Cekeng, ilat - Cyperus diffusus

Cekeng, ilat | Cyperus diffusus

RempahID.com – Cekeng atau ilat yang memiliki nama latin Cyperus diffusus adalah tumbuhan herba tahunan/abadi yang menghasilkan batang dengan daun seperti rumput setinggi 15 – 80 cm dari rimpang pendek yang mengeras.

Tanaman dipanen dari alam liar untuk penggunaan lokal sebagai obat.

Identitas dan sinonim

Nama ilmiah yang diutamakan

  • Cyperus diffusus Vahl

Nama lokal

  • Filipina: gumu-gumi, tuhog-dalag, barsangabakin, barsanga-bakir, baliw-baliw, singao
  • Indonesia: ilat (Jawa Barat), cekeng (Jawa), pukul sedapan (Riau)
  • Laos: f’uuk, haang kaa, phüü dông
  • Malaysia: para-para, rumput bemban, rumput bumbat, rumput chukor karbau
  • Thailand: yaa teen kaa
  • Vietnam: lác lan, cói xòe, cỏ gấu nước.

Taksonomi

Kingdom:  Plantae
  Subkingdom:  Tracheobionta
    Superdivision:  Spermatophyta
      Division:  Magnoliophyta
        Class:  Liliopsida
          Subclass:  Commelinidae
            Order:  Cyperales
              Family:  Cyperaceae
                Genus:  Cyperus L.
                  Species:  Cyperus diffusus Vahl

Sejarah pengenalan dan asal sebaran geografis

Dari India hingga Tiongkok selatan dan seluruh Asia Tenggara, dan di Kepulauan Solomon.

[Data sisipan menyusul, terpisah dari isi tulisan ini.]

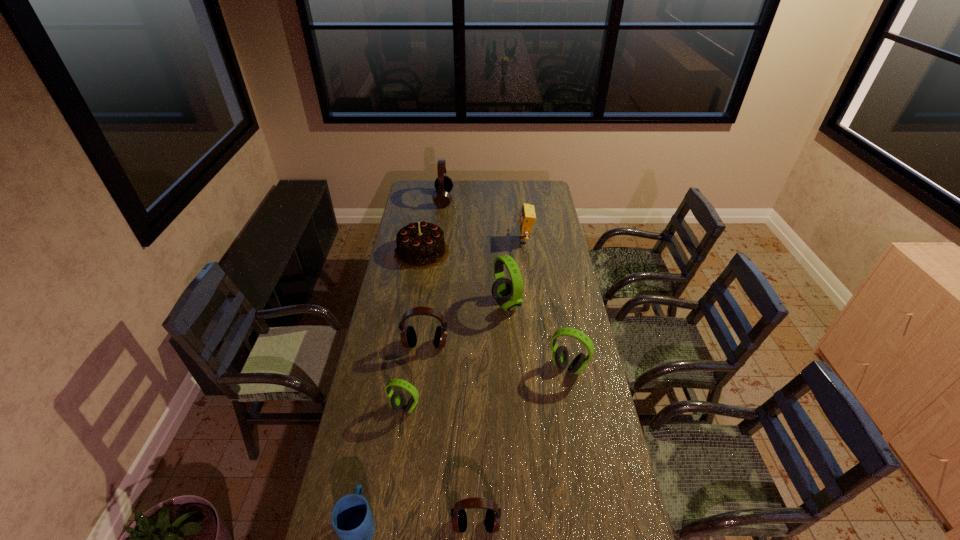
Locate an element on the screen. This screenshot has width=960, height=540. the second closest object relative to the fourth nearest headset is located at coordinates (397, 399).

Locate which headset is the fifth closest to the sponge. Please provide its 2D coordinates. Your answer should be formatted as a tuple, i.e. [(x, y)], where the tuple contains the x and y coordinates of a point satisfying the conditions above.

[(397, 399)]

Image resolution: width=960 pixels, height=540 pixels. I want to click on headset identified as the second closest to the second green headset from left to right, so click(x=560, y=356).

The height and width of the screenshot is (540, 960). What are the coordinates of `the third closest black headset relative to the fifth nearest headset` in the screenshot? It's located at (458, 514).

The width and height of the screenshot is (960, 540). What are the coordinates of `the closest black headset to the sponge` in the screenshot? It's located at (443, 184).

Select which green headset is the closest to the sponge. Please provide its 2D coordinates. Your answer should be formatted as a tuple, i.e. [(x, y)], where the tuple contains the x and y coordinates of a point satisfying the conditions above.

[(508, 292)]

Identify which green headset is the third nearest to the fifth nearest object. Please provide its 2D coordinates. Your answer should be formatted as a tuple, i.e. [(x, y)], where the tuple contains the x and y coordinates of a point satisfying the conditions above.

[(560, 356)]

Identify the location of vacant point that satisfies the following two spatial constraints: 1. on the back side of the rightmost green headset; 2. on the left side of the nearest green headset. (x=411, y=367).

The height and width of the screenshot is (540, 960). What are the coordinates of `vacant position in the image that satisfies the following two spatial constraints: 1. on the ear pads of the rightmost green headset; 2. on the right side of the third farthest headset` in the screenshot? It's located at (422, 367).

Dari India, Tiongkok Selatan, Taiwan dan Indo-Tiongkok hingga Kepulauan Solomon; di seluruh Malesia kecuali Kepulauan Sunda Kecil.

Deskripsi

  • Cekeng (ilat) merupakan tanaman herba tahunan/abadi dengan rimpang sangat pendek, panjang batang 15-80 cm, trigonum, sering berumbai.
  • Daun linier atau linier-lanset, 15-85 cm × 0.5-2 cm dengan 3 saraf utama menonjol, disalurkan di pangkal, berkeropeng di tepi, hijau rumput di atas, hijau pucat di bawah.
  • Pembungaan bunga membusuk, menyebar dan kendur, penyangga involucral 4-10, panjang hingga 50 cm, rays primer hingga 20, tidak sama, panjang hingga 20 cm, bintik-bintik tersusun secara digital, (4-)6-12(-20) berbunga; benang sari 3, benang sari 3.
  • Buah triquetrous, ellipsoid atau subpyramidal, coklat tua sampai hitam kehitaman.

C. diffusus tumbuh di ketinggian 700 m di semak-semak dan hutan lembab di tepi sungai, dan di tepi jalan yang teduh.

Manfaat dan penggunaan

Di Indonesia tumbuhan muda cekeng atau ilat dimakan mentah sebagai sayuran. Telah dilaporkan bahwa di Filipina (Mindanao) akarnya digunakan untuk mengobati bibir yang sakit. Di Thailand, akarnya digunakan sebagai antipiretik, analgesik, kardiotonik, diuretik dan melawan batuk.